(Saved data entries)
********
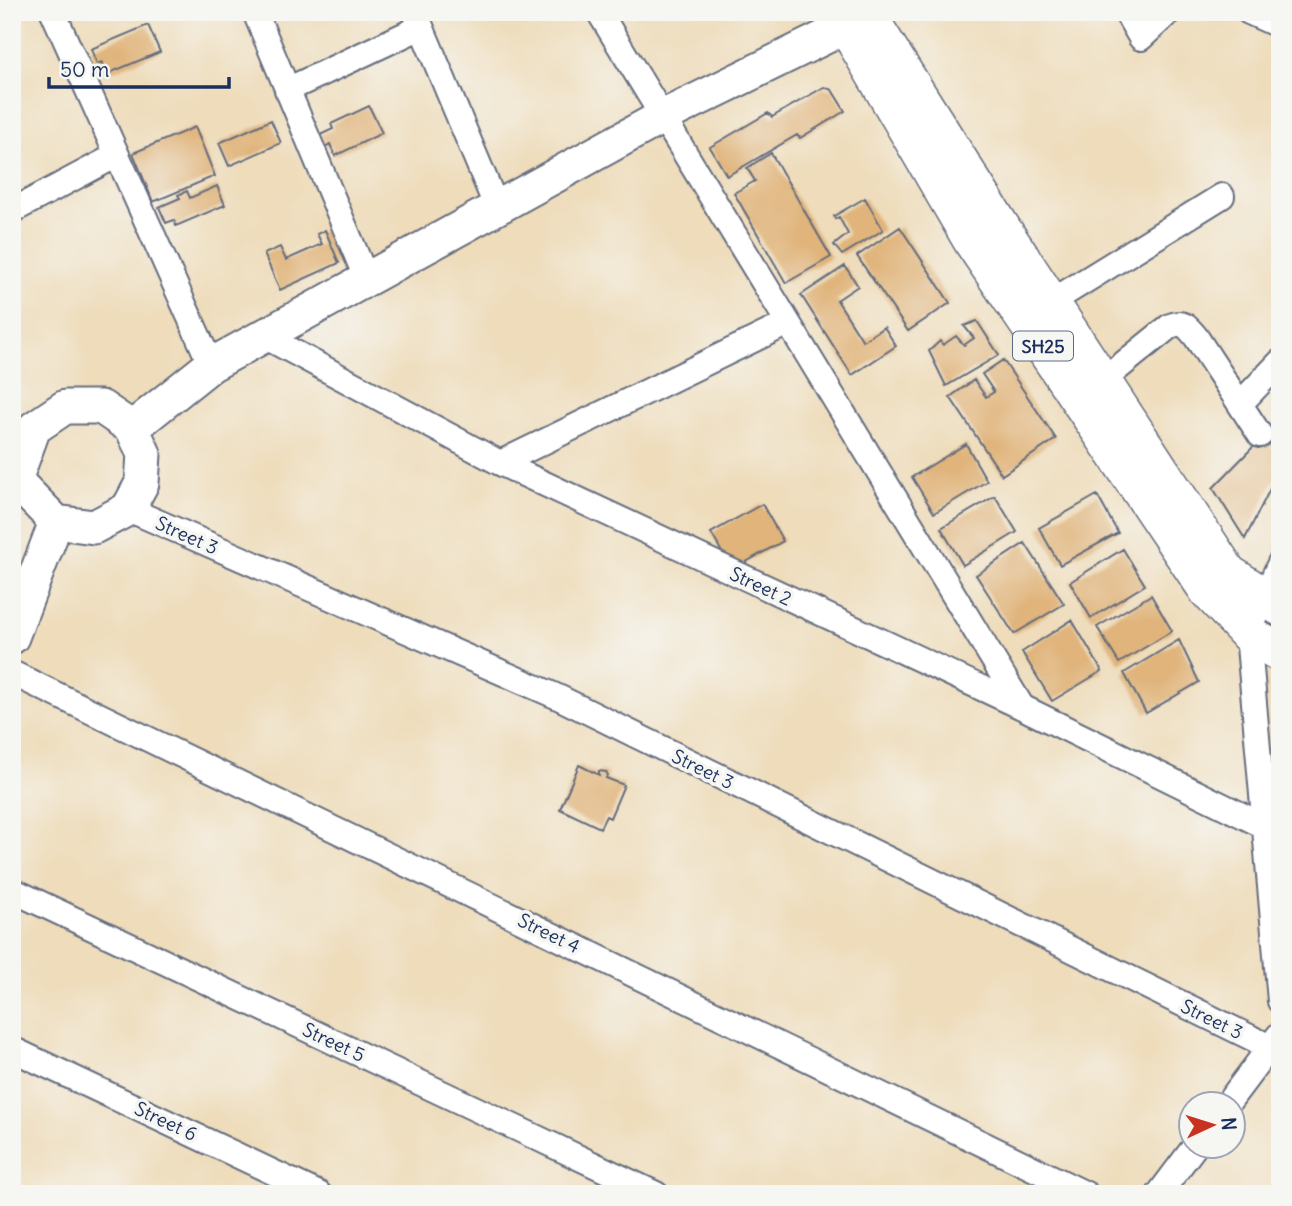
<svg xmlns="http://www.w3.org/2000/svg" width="1292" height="1206" font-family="Delius,sans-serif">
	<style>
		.building { fill: #e0b47a }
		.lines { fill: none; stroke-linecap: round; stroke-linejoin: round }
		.street-casing { stroke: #656c7e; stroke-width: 28 }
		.secondary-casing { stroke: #656c7e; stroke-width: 37 }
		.primary-casing { stroke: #656c7e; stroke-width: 40 }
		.street { stroke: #fff; stroke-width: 24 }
		.secondary { stroke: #fff; stroke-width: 33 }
		.primary { stroke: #fff; stroke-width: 37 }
		.labels { text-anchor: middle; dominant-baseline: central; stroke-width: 7; stroke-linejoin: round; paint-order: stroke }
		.shield { fill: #f6f6f2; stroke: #5d6b8a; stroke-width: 2 }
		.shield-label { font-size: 18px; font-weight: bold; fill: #1b2f5e }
		.street-label { font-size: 19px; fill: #1b2f5e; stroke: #f6f6f2 }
	</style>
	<rect width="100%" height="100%" fill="#f6f6f2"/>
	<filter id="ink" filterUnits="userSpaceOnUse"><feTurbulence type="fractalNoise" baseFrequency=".0143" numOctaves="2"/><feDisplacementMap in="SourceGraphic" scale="14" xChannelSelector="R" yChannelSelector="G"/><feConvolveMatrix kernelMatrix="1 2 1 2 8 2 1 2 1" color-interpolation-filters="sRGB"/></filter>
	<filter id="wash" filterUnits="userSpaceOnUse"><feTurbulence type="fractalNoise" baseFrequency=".00686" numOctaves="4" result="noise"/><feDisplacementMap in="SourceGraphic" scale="28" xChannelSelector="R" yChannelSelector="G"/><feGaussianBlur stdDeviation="1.57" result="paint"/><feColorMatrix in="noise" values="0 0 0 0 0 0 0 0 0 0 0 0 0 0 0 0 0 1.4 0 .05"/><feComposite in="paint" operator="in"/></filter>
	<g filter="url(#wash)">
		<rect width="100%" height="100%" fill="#eedcba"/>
		<g id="blocks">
			<!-- building -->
			<path class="building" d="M148,25L160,52L107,74L102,62L97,64L91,49Z
				M824,87L832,90L845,111L800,138L797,135L727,176L710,147L768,113L772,117Z
				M369,106L382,133L335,156L330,144L325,147L320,135L333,129L331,124Z
				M271,120L281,143L229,166L219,143Z
				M195,127L215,176L153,202L133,153Z
				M771,153L831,257L786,283L734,193L755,181L747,168Z
				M217,186L225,205L176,226L174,220L166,223L159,207L180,198L178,195L187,191L190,198Z
				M865,198L883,230L842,255L834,245L848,234L839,217L835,219L834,216Z
				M900,227L950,303L908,331L857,256Z
				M325,230L339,263L280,290L264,254L280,247L286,260L322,244L317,234Z
				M845,266L858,286L837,300L863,341L884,327L896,346L852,375L801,295Z
				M977,321L999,355L946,386L929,351L940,341L943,345L956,336L964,345L974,338L964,326Z
				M1003,360L1056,439L1002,475L950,397L974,380L986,397L994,392L982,374Z
				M1275,431L1280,439V469L1245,539L1213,488L1252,448Z
				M966,444L987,481L934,513L912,477Z
				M1097,495L1118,533L1060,565L1039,528Z
				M995,496L1017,532L963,565L941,528Z
				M762,504L783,541L732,570L711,533Z
				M1025,543L1064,604L1014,634L976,575Z
				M1123,549L1145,585L1091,618L1070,582Z
				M1151,595L1172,631L1119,663L1097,627Z
				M1072,620L1102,671L1052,701L1022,652Z
				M1179,640L1199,682L1146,713L1124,673Z
				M1280,740V765H1277V741Z
				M579,765L599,775V771L606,772L608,775L606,778L624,785L610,818L606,816L600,828L560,809Z"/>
		</g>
	</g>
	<g filter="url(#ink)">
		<use href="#blocks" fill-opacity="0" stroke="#656c7e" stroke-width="2"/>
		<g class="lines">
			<!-- street casing -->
			<g class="street-casing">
				<path id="street" d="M53,12L211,365
					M255,12L367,280
					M415,12L497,208
					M599,12L1022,707
					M1126,12L1141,38L1169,12
					M1249,12L1280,26
					M287,90L421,27
					M12,211L117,155
					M1051,302L1222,196
					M264,336L500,463L1022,707L1264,826
					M1102,381L1170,326C1183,321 1187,326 1196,337L1260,435
					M1240,404L1280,362
					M500,463L788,323
					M128,509L558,697L1270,1047
					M1280,563L1248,634L1280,1001
					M12,673L1086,1194
					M12,890L656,1194
					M12,1049L319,1194
					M1227,1104L1279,1035
					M1159,1194L1195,1146"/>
			</g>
			<!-- secondary casing -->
			<g class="secondary-casing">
				<path id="secondary" d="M65,407H101L132,428L144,454L142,483L128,509L94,527L56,522L15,480L34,428Z
					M132,428L211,365L662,117L868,16
					M12,637L56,522"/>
			</g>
			<!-- primary casing -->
			<g class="primary-casing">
				<path id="primary" d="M838,12L972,241L1208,591L1248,634L1280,653
					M870,19L1003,230L1228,573L1280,607"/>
			</g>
			<!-- street -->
			<use href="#street" class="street"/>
			<!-- secondary -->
			<use href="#secondary" class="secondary"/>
			<!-- primary -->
			<use href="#primary" class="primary"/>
		</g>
	</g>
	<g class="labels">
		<!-- shield labels -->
		<rect class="shield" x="1013" y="331.5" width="60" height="29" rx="5"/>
		<g class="shield-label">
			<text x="1043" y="346">SH25</text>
		</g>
		<!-- street labels -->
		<g class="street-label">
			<text transform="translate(187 535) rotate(24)">Street 3</text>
			<text transform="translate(761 586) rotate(25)">Street 2</text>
			<text transform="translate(703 769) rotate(26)">Street 3</text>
			<text transform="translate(549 933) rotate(26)">Street 4</text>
			<text transform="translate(1212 1019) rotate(26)">Street 3</text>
			<text transform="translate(334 1042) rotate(25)">Street 5</text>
			<text transform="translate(166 1121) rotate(25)">Street 6</text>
		</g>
	</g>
	<!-- margin -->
	<rect width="1292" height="1206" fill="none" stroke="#f6f6f2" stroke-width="42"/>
	<!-- north arrow -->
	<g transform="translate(1212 1125) rotate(86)"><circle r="33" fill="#f6f6f2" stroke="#9ea6b7" stroke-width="2"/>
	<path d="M0-5L12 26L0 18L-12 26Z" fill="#c8321e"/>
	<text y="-10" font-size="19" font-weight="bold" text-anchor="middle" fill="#1b2f5e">N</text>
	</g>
	<!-- scale -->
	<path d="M49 77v10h180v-10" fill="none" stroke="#1b2f5e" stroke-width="3.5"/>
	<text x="60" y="77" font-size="21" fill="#1b2f5e" stroke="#f6f6f2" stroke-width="5" paint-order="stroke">50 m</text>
</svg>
********
* TASK: In the records above, find each line that mentions the word "wash", and copy it.

* EXERCISE RESPONSE:
	<filter id="wash" filterUnits="userSpaceOnUse"><feTurbulence type="fractalNoise" baseFrequency=".00686" numOctaves="4" result="noise"/><feDisplacementMap in="SourceGraphic" scale="28" xChannelSelector="R" yChannelSelector="G"/><feGaussianBlur stdDeviation="1.57" result="paint"/><feColorMatrix in="noise" values="0 0 0 0 0 0 0 0 0 0 0 0 0 0 0 0 0 1.4 0 .05"/><feComposite in="paint" operator="in"/></filter>
	<g filter="url(#wash)">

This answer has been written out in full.